Why I Learned to Code Websites
I didn’t learn web development because I wanted to become a developer. I learned it because I got sick of wasting my time and resources.
For years, every time I had a new idea or project, I had to go through the same painful process: Find a designer. Find a developer. Hope they actually talk to each other. If not, insert a manager into the mix. Then end up managing the manager. Just to get a basic landing page online.
And even then, there was no guarantee the result would be good. Many so-called “web developers” I dealt with were either glorified script kiddies or people who didn’t even code at all — just copied templates and passed them off as their own. I’d send over a design, and what I’d get back was usually broken, bloated, or just plain off. Round after round of revision, over-explaining things that should be obvious, and still ending up with mediocre results.
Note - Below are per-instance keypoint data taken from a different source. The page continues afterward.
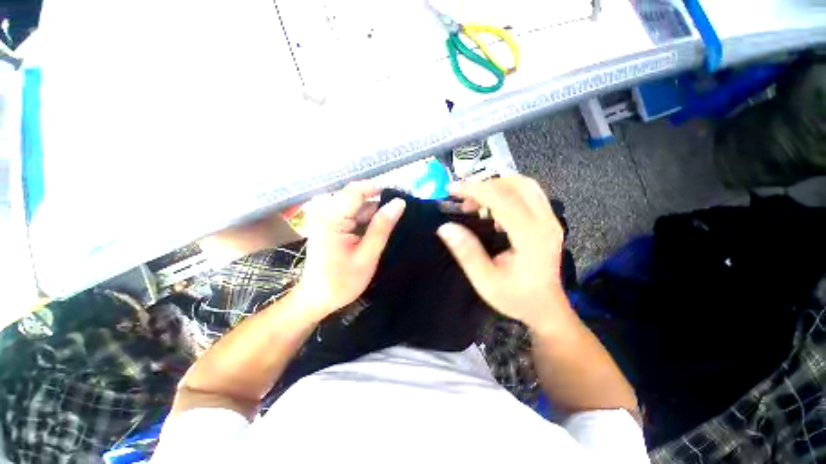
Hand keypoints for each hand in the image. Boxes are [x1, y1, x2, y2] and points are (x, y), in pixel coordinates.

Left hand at [292, 182, 405, 317]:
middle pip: (357, 196)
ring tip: (392, 223)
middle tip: (401, 213)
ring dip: (374, 212)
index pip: (357, 190)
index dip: (381, 189)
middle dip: (380, 202)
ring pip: (357, 204)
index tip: (402, 195)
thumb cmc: (342, 281)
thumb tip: (398, 203)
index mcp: (331, 218)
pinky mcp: (329, 222)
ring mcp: (326, 216)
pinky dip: (366, 219)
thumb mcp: (367, 256)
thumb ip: (382, 227)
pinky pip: (352, 213)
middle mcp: (325, 211)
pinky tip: (377, 229)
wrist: (317, 298)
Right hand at [436, 176, 567, 329]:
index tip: (452, 189)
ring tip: (476, 202)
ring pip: (524, 185)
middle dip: (485, 185)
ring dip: (496, 186)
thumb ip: (467, 252)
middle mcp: (546, 222)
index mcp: (531, 237)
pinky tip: (493, 210)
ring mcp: (551, 220)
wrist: (546, 308)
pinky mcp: (548, 221)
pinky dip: (507, 193)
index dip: (475, 190)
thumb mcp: (486, 281)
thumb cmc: (516, 298)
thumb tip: (446, 227)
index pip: (502, 200)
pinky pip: (528, 194)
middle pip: (516, 185)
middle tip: (463, 199)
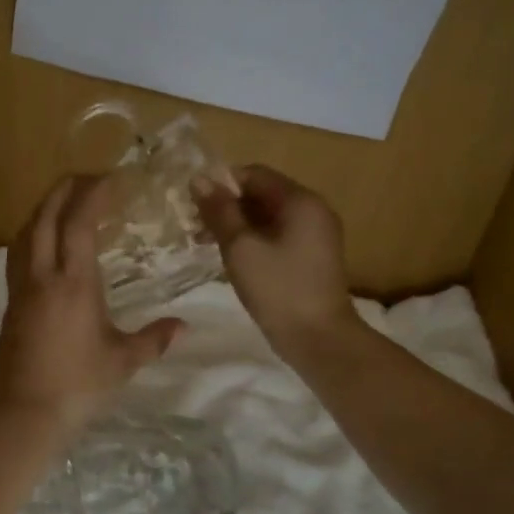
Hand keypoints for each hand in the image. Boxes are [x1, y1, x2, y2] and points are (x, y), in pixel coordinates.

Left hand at [0, 174, 185, 431]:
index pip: (79, 222)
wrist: (24, 413)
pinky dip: (32, 234)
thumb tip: (184, 327)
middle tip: (89, 179)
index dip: (93, 193)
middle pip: (45, 215)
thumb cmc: (78, 384)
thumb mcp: (123, 361)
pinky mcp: (10, 303)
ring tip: (66, 204)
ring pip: (26, 232)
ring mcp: (21, 288)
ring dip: (44, 209)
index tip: (112, 179)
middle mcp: (43, 275)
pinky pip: (18, 253)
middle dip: (65, 189)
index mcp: (74, 282)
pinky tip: (43, 244)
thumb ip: (154, 339)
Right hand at [193, 165, 355, 359]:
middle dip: (228, 206)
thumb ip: (220, 211)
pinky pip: (279, 236)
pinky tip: (233, 259)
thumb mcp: (241, 247)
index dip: (222, 184)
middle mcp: (313, 210)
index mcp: (300, 200)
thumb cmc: (278, 289)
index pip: (255, 174)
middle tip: (196, 228)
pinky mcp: (313, 257)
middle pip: (263, 194)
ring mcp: (316, 235)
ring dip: (238, 225)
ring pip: (269, 217)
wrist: (319, 339)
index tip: (194, 205)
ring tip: (207, 244)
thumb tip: (199, 179)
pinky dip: (255, 240)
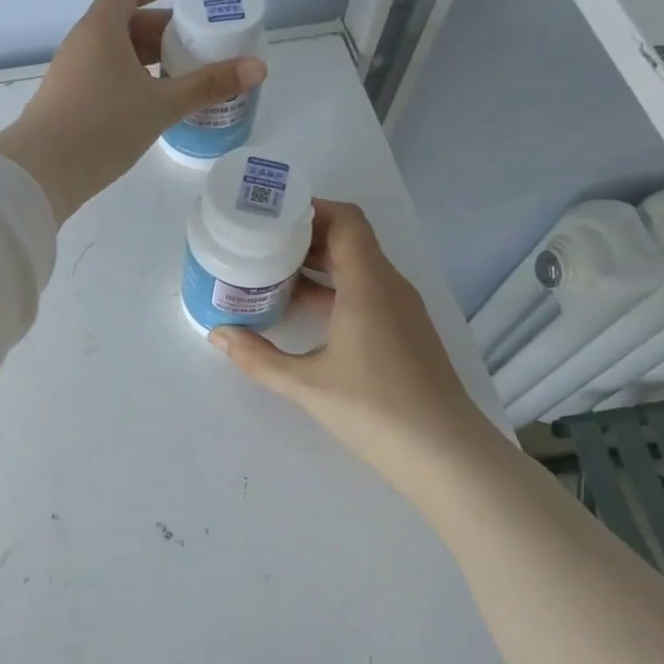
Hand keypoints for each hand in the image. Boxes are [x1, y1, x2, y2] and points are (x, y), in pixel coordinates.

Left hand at [0, 0, 266, 221]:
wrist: (42, 171)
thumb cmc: (103, 125)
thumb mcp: (161, 105)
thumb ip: (208, 85)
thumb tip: (258, 67)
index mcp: (100, 31)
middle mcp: (80, 45)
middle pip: (121, 23)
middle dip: (156, 28)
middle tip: (189, 40)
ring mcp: (69, 75)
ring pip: (111, 53)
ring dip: (143, 57)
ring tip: (176, 72)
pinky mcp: (65, 102)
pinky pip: (102, 76)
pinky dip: (128, 78)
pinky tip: (147, 102)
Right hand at [210, 201, 493, 484]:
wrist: (445, 454)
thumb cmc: (374, 409)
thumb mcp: (305, 383)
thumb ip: (258, 357)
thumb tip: (218, 334)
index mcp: (369, 284)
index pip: (346, 220)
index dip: (312, 209)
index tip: (273, 217)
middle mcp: (390, 286)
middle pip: (351, 240)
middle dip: (307, 237)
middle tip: (263, 244)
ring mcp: (402, 310)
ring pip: (359, 269)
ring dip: (320, 266)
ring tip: (275, 273)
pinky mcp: (406, 332)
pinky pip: (368, 293)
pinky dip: (336, 290)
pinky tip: (305, 312)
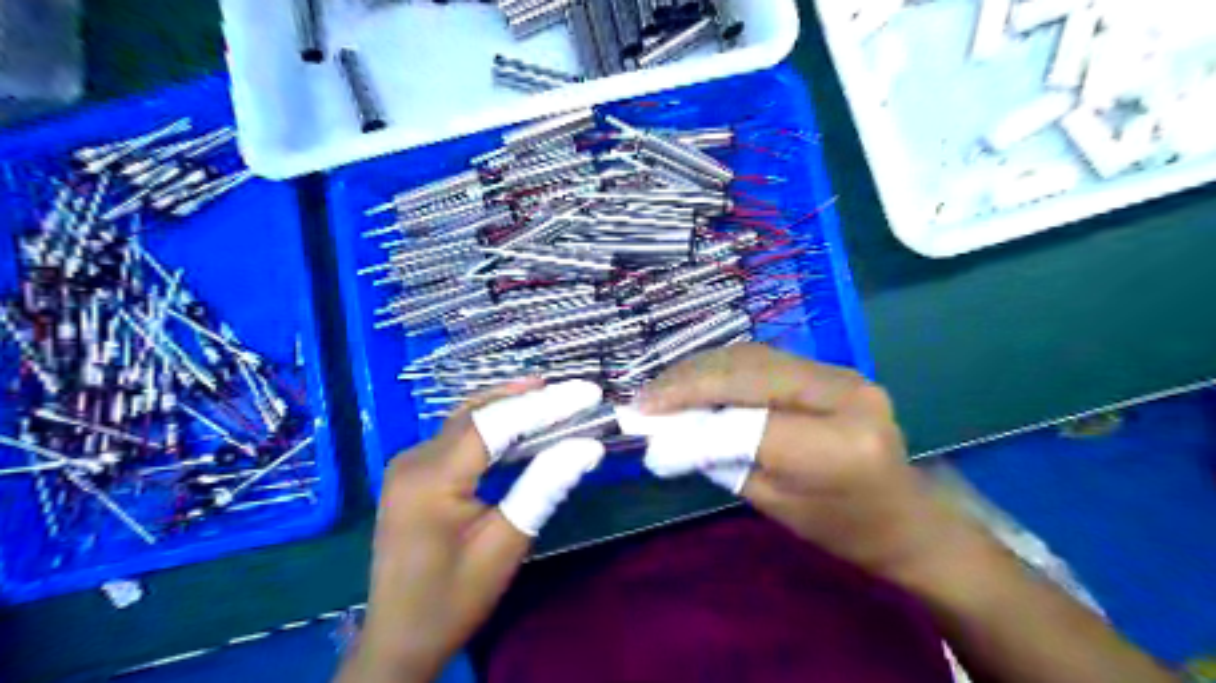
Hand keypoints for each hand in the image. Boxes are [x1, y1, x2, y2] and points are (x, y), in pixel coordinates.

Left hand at [338, 379, 605, 681]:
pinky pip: (458, 436)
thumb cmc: (454, 598)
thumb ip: (544, 487)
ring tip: (555, 396)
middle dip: (529, 398)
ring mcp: (409, 463)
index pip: (495, 423)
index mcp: (431, 478)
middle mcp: (414, 459)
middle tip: (576, 391)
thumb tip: (588, 446)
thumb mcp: (505, 545)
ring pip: (467, 418)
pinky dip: (493, 425)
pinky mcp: (414, 472)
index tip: (588, 392)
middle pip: (478, 413)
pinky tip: (520, 424)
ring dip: (510, 405)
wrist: (399, 639)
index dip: (544, 404)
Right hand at [640, 345, 954, 578]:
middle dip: (689, 379)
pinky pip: (768, 360)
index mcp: (837, 445)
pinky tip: (699, 379)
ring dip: (702, 367)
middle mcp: (844, 395)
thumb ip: (722, 458)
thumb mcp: (773, 503)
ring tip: (664, 386)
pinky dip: (726, 368)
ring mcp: (844, 374)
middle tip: (646, 395)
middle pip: (749, 371)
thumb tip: (668, 430)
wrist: (906, 517)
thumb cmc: (841, 528)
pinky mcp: (835, 370)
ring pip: (755, 356)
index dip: (689, 410)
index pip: (746, 418)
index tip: (643, 414)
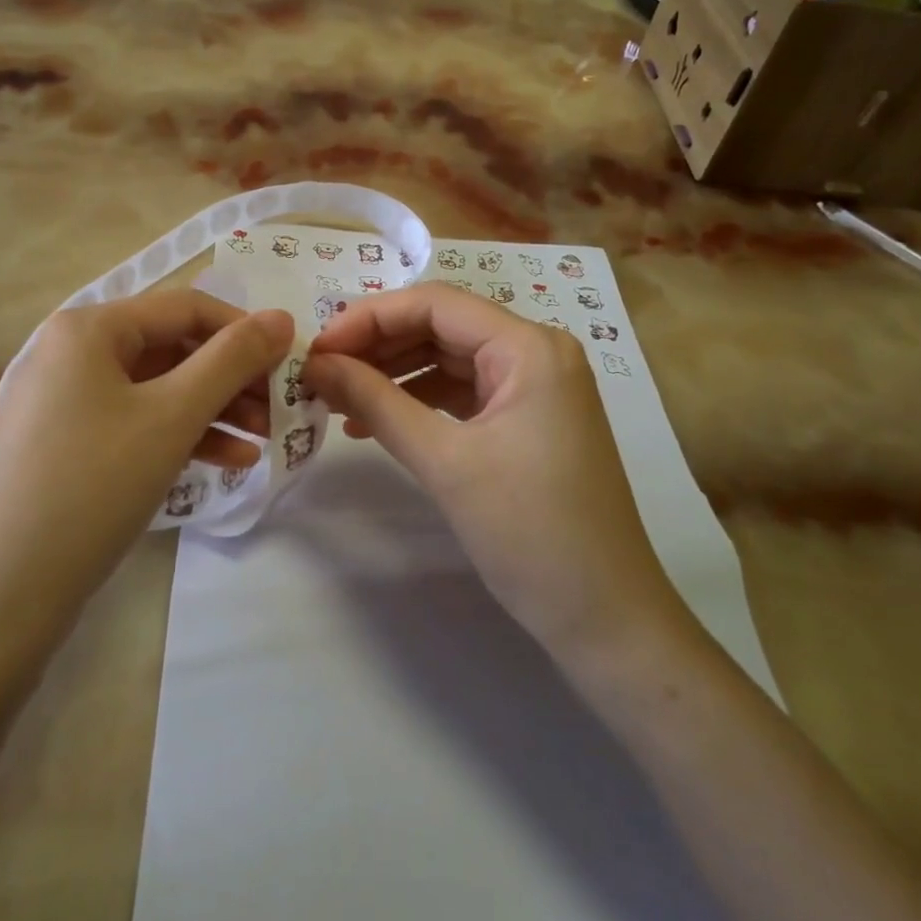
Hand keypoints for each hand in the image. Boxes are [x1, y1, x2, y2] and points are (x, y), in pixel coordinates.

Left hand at [0, 292, 293, 652]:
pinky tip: (230, 462)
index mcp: (90, 328)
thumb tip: (282, 317)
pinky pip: (137, 425)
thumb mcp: (173, 416)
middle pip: (173, 349)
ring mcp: (66, 402)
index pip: (186, 308)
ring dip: (216, 410)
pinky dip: (182, 437)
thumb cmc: (92, 485)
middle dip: (232, 378)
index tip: (291, 362)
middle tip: (281, 408)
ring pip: (159, 391)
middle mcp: (73, 353)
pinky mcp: (67, 447)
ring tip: (264, 440)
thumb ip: (232, 360)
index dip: (244, 330)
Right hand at [305, 283, 689, 661]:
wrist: (605, 616)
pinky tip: (375, 422)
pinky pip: (463, 391)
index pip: (434, 304)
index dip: (368, 317)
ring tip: (337, 399)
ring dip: (392, 374)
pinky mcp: (528, 418)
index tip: (317, 350)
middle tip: (320, 374)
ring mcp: (536, 386)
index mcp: (529, 347)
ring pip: (448, 359)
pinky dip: (418, 401)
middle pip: (441, 326)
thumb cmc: (530, 533)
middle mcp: (537, 351)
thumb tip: (316, 365)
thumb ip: (375, 402)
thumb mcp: (444, 462)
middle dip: (377, 346)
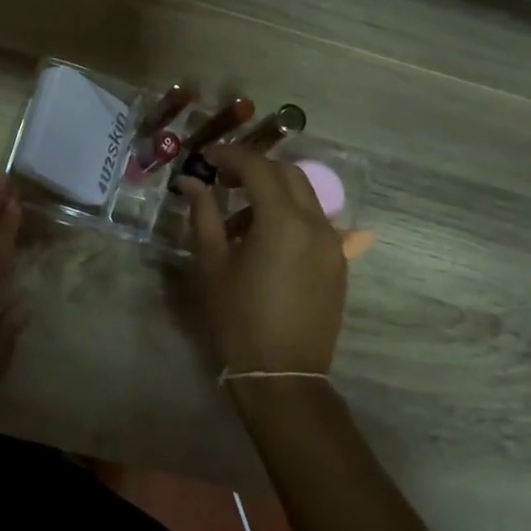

Meanwhile, I was constantly coming up with new business ideas. Each one needed some sort of internet presence — a landing page, a product teaser, a signup form. Nothing fancy, but enough to validate the idea and show it off. Waiting on someone else to make that happen killed momentum. It slowed me down. So I decided to eliminate the bottleneck.
I learned to code websites.
Now, if I want to test an idea or launch a project, I just build it myself. I can go from idea to online in a day. No waiting, no hand-holding, no explaining my vision to five different people who might still get it wrong.
It’s not about being a full-stack dev. It’s about independence. About execution speed. About getting things done.
And honestly? It’s been one of the best decisions I’ve made.
Of course, I'm not the only one with this problem.
My business partners and friends were in the same position — stuck in the loop of unreliable freelancers, miscommunication, and delays. Once I shared my story with them and showed them the websites I had built, something clicked. They saw the results, trusted my process, and started asking me to create their websites too — both personal and business.
Just like that, they became my first clients.